**What is being asked:** In full and without deviation, write out the entries that follow.

Data for analysis: Begin

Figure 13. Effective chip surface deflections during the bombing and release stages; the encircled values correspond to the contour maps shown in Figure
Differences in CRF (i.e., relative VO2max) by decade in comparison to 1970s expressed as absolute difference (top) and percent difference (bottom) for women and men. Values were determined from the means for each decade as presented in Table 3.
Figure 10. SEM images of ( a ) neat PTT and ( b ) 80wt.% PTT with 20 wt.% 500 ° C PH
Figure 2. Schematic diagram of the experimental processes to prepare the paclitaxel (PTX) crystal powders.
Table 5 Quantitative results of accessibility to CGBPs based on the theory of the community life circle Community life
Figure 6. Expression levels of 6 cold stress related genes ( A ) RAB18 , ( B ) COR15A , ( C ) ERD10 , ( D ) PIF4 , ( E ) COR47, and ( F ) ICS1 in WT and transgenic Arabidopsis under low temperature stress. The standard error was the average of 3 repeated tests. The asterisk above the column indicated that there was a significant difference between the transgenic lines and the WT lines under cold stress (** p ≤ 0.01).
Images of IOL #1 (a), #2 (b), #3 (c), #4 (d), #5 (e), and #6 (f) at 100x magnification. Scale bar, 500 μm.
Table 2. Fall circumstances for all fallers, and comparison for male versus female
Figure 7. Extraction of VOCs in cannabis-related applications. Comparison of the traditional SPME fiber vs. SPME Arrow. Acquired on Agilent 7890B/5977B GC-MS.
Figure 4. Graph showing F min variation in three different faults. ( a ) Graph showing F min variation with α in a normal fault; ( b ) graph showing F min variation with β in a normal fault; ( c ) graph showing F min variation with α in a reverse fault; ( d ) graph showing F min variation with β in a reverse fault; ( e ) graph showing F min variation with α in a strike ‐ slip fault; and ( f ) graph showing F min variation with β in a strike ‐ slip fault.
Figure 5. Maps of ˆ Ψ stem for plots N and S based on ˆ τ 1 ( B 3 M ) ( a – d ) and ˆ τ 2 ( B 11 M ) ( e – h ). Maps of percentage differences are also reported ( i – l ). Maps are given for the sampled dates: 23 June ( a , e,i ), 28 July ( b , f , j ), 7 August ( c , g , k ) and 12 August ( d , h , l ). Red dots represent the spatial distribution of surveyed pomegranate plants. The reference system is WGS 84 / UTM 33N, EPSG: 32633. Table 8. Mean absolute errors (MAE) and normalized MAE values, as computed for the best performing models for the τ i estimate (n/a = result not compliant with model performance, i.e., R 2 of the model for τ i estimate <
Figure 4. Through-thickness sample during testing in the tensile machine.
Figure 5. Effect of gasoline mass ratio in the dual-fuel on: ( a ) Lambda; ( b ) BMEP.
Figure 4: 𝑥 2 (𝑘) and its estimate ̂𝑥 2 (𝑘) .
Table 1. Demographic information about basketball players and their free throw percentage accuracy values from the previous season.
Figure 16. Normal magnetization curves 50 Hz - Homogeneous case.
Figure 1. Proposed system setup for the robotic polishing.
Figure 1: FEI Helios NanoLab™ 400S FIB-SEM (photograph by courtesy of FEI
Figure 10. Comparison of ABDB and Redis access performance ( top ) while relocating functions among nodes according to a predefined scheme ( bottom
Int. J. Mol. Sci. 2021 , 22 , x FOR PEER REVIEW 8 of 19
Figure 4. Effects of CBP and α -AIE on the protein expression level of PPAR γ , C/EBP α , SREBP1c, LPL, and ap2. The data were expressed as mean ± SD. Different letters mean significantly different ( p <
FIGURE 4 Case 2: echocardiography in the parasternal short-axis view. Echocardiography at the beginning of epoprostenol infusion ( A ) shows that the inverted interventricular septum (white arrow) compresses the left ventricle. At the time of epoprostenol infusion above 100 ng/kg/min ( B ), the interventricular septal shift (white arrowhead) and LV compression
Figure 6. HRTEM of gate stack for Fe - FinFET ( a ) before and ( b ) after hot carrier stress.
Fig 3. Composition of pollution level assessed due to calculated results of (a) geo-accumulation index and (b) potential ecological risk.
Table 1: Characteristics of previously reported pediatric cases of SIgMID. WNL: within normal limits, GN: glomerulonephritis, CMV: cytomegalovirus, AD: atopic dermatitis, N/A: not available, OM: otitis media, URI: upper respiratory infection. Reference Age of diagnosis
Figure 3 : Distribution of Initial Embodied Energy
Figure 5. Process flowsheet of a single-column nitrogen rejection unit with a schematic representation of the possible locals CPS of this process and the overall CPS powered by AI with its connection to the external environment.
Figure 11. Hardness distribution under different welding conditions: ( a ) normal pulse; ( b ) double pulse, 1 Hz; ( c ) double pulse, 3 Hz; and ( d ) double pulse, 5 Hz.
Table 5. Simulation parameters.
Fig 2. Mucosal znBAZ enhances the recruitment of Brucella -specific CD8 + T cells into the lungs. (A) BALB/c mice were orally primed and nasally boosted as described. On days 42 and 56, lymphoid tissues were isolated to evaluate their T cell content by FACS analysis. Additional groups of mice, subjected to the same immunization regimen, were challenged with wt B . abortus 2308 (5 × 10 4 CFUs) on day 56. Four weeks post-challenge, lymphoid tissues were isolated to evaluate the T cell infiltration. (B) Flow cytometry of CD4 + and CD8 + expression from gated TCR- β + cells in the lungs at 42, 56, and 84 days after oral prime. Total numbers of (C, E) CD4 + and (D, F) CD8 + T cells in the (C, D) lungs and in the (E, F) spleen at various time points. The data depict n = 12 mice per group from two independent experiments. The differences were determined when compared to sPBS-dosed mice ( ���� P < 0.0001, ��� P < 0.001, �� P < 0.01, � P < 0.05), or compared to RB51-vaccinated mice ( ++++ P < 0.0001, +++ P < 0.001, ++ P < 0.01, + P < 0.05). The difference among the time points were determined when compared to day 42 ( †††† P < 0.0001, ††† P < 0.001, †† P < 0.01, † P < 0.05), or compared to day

Data for analysis: End

**Written reply:**
Figure 13. Effective chip surface deflections during the bombing and release stages; the encircled values correspond to the contour maps shown in Figure
Differences in CRF (i.e., relative VO2max) by decade in comparison to 1970s expressed as absolute difference (top) and percent difference (bottom) for women and men. Values were determined from the means for each decade as presented in Table 3.
Figure 10. SEM images of ( a ) neat PTT and ( b ) 80wt.% PTT with 20 wt.% 500 ° C PH
Figure 2. Schematic diagram of the experimental processes to prepare the paclitaxel (PTX) crystal powders.
Table 5 Quantitative results of accessibility to CGBPs based on the theory of the community life circle Community life
Figure 6. Expression levels of 6 cold stress related genes ( A ) RAB18 , ( B ) COR15A , ( C ) ERD10 , ( D ) PIF4 , ( E ) COR47, and ( F ) ICS1 in WT and transgenic Arabidopsis under low temperature stress. The standard error was the average of 3 repeated tests. The asterisk above the column indicated that there was a significant difference between the transgenic lines and the WT lines under cold stress (** p ≤ 0.01).
Images of IOL #1 (a), #2 (b), #3 (c), #4 (d), #5 (e), and #6 (f) at 100x magnification. Scale bar, 500 μm.
Table 2. Fall circumstances for all fallers, and comparison for male versus female
Figure 7. Extraction of VOCs in cannabis-related applications. Comparison of the traditional SPME fiber vs. SPME Arrow. Acquired on Agilent 7890B/5977B GC-MS.
Figure 4. Graph showing F min variation in three different faults. ( a ) Graph showing F min variation with α in a normal fault; ( b ) graph showing F min variation with β in a normal fault; ( c ) graph showing F min variation with α in a reverse fault; ( d ) graph showing F min variation with β in a reverse fault; ( e ) graph showing F min variation with α in a strike ‐ slip fault; and ( f ) graph showing F min variation with β in a strike ‐ slip fault.
Figure 5. Maps of ˆ Ψ stem for plots N and S based on ˆ τ 1 ( B 3 M ) ( a – d ) and ˆ τ 2 ( B 11 M ) ( e – h ). Maps of percentage differences are also reported ( i – l ). Maps are given for the sampled dates: 23 June ( a , e,i ), 28 July ( b , f , j ), 7 August ( c , g , k ) and 12 August ( d , h , l ). Red dots represent the spatial distribution of surveyed pomegranate plants. The reference system is WGS 84 / UTM 33N, EPSG: 32633. Table 8. Mean absolute errors (MAE) and normalized MAE values, as computed for the best performing models for the τ i estimate (n/a = result not compliant with model performance, i.e., R 2 of the model for τ i estimate <
Figure 4. Through-thickness sample during testing in the tensile machine.
Figure 5. Effect of gasoline mass ratio in the dual-fuel on: ( a ) Lambda; ( b ) BMEP.
Figure 4: 𝑥 2 (𝑘) and its estimate ̂𝑥 2 (𝑘) .
Table 1. Demographic information about basketball players and their free throw percentage accuracy values from the previous season.
Figure 16. Normal magnetization curves 50 Hz - Homogeneous case.
Figure 1. Proposed system setup for the robotic polishing.
Figure 1: FEI Helios NanoLab™ 400S FIB-SEM (photograph by courtesy of FEI
Figure 10. Comparison of ABDB and Redis access performance ( top ) while relocating functions among nodes according to a predefined scheme ( bottom
Int. J. Mol. Sci. 2021 , 22 , x FOR PEER REVIEW 8 of 19
Figure 4. Effects of CBP and α -AIE on the protein expression level of PPAR γ , C/EBP α , SREBP1c, LPL, and ap2. The data were expressed as mean ± SD. Different letters mean significantly different ( p <
FIGURE 4 Case 2: echocardiography in the parasternal short-axis view. Echocardiography at the beginning of epoprostenol infusion ( A ) shows that the inverted interventricular septum (white arrow) compresses the left ventricle. At the time of epoprostenol infusion above 100 ng/kg/min ( B ), the interventricular septal shift (white arrowhead) and LV compression
Figure 6. HRTEM of gate stack for Fe - FinFET ( a ) before and ( b ) after hot carrier stress.
Fig 3. Composition of pollution level assessed due to calculated results of (a) geo-accumulation index and (b) potential ecological risk.
Table 1: Characteristics of previously reported pediatric cases of SIgMID. WNL: within normal limits, GN: glomerulonephritis, CMV: cytomegalovirus, AD: atopic dermatitis, N/A: not available, OM: otitis media, URI: upper respiratory infection. Reference Age of diagnosis
Figure 3 : Distribution of Initial Embodied Energy
Figure 5. Process flowsheet of a single-column nitrogen rejection unit with a schematic representation of the possible locals CPS of this process and the overall CPS powered by AI with its connection to the external environment.
Figure 11. Hardness distribution under different welding conditions: ( a ) normal pulse; ( b ) double pulse, 1 Hz; ( c ) double pulse, 3 Hz; and ( d ) double pulse, 5 Hz.
Table 5. Simulation parameters.
Fig 2. Mucosal znBAZ enhances the recruitment of Brucella -specific CD8 + T cells into the lungs. (A) BALB/c mice were orally primed and nasally boosted as described. On days 42 and 56, lymphoid tissues were isolated to evaluate their T cell content by FACS analysis. Additional groups of mice, subjected to the same immunization regimen, were challenged with wt B . abortus 2308 (5 × 10 4 CFUs) on day 56. Four weeks post-challenge, lymphoid tissues were isolated to evaluate the T cell infiltration. (B) Flow cytometry of CD4 + and CD8 + expression from gated TCR- β + cells in the lungs at 42, 56, and 84 days after oral prime. Total numbers of (C, E) CD4 + and (D, F) CD8 + T cells in the (C, D) lungs and in the (E, F) spleen at various time points. The data depict n = 12 mice per group from two independent experiments. The differences were determined when compared to sPBS-dosed mice ( ���� P < 0.0001, ��� P < 0.001, �� P < 0.01, � P < 0.05), or compared to RB51-vaccinated mice ( ++++ P < 0.0001, +++ P < 0.001, ++ P < 0.01, + P < 0.05). The difference among the time points were determined when compared to day 42 ( †††† P < 0.0001, ††† P < 0.001, †† P < 0.01, † P < 0.05), or compared to day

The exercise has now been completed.